Quando fiz 21 anos (a maioridade: coisa importante, na altura) os meus pais, que viviam numa aldeia beirã (Vila Cortês da Serra, próxima de Gouveia) fizeram-me uma festa e autorizaram- -me que levasse alguns amigos de Coimbra. Convidei apenas os mais do peito: o Carlos Couceiro e o Zeca Afonso (já casado e que levou a mulher, a Maria Amália). Os meus pais capricharam e fizeram-nos um jantar a primor: cabritinho assado e vinho do Dão, do puro.
Tudo estava a correr bem – aparentemente, pois ninguém adivinhava que o Zeca estava propenso a uma das suas “neuras” existenciais. À sobremesa, porém, o meu Pai teve a imprudência de nos servir o seu “cocktail da morte” (como ficou conhecido na família, desde então): uma mistura explosiva de todas as bebidas fortes que havia na despensa. O resultado foi imediato e tremendo – um “coice de mula”!
O Zeca ficou soturno e, às tantas, desapareceu. A Maria Amália, veio ter comigo, preocupada. E era caso para isso, pois havia poços nos quintais vizinhos e a noite de Janeiro, estava de breu e gelada. Fomos para a rua gritar pelo Zeca. Nada, só os cães respondiam! Espalhámo-nos pela aldeia a esquadrinhar becos e ruelas. Nada! Metemo-nos no carro e seguimos pela estrada a iluminar com os faróis os pinhais escuros. E eis que, já bastante longe de casa, vimos perpassar entre as árvores uma mancha branca. Era o Zeca, em mangas de camisa, enregelado, a tentar esconder-se. Foi difícil trazê-lo para casa, onde a Maria Amália se encarregou de o deitar. Nós, os sobreviventes, voltámos para a mesa, a conversar, a fazer brindes e a beber mais uns cálices. Mas, quando chegou a hora de apagar as velas do bolo, a minha Mãe veio sussurrar-me ao ouvido: “Ó filho, o teu amigo Carlos, levantou-se, saiu da sala e ninguém sabe dele!” Bom, a festa terminou ali! Voltámos para a rua, a berrar por ele. Nada! Fomos espreitar aos poços. Nada! Até que alguém lembrou o mais óbvio: “Vamos ver nos quartos!” Fomos. E eis que demos com o Carlos, vestido e calçado, enfiado na cama dos meus pais!!!

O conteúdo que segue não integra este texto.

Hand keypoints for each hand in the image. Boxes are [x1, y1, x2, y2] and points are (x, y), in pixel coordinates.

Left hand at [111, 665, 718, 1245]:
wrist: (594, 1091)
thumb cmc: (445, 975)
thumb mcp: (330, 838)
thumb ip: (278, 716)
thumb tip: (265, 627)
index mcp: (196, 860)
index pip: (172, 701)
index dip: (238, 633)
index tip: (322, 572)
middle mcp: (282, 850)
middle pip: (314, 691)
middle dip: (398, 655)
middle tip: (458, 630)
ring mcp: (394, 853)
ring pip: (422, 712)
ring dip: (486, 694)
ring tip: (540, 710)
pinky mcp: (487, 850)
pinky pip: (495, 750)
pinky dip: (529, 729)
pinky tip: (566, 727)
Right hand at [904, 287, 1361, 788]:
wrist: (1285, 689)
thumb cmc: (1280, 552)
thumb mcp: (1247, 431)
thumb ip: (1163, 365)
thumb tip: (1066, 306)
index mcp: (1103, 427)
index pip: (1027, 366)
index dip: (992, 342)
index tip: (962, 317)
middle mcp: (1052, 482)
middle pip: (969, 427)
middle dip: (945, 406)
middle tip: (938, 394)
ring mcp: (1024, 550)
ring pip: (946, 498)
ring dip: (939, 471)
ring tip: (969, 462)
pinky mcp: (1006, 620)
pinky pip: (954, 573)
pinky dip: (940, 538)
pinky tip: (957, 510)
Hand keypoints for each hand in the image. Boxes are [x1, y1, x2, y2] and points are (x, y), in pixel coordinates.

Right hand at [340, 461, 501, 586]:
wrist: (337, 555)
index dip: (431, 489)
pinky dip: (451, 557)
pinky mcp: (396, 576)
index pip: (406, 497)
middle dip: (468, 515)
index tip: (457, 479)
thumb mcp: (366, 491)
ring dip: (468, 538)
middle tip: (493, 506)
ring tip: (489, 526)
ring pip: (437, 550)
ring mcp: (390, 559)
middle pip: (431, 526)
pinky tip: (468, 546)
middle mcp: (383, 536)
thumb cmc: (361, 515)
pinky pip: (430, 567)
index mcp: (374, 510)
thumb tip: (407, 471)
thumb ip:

De lá o mudámos, num sono de chumbo, para o quarto dos hóspedes.


Meu caro Carlos, aqui estou hoje a retribuir-te a companhia que me fizeste no meu aniversário dos 21 anos. Espero bem (a minha mulher, está d’olho em mim…) que não me vá enfiar, também, na primeira cama que encontrar. E deixa-me dizer-te: tu (e o Zeca e alguns outros) foste uma das criaturas que iluminaram a minha vida. Agradeço à Providência ter-me proporcionado conhecer-te. Para mim, serás sempre o “Melro” fascinante que me gorjeia ao coração: vivo, inteligente, cheio de sol interior, fraterno e poeta…

Que continues a trinar, por muito anos!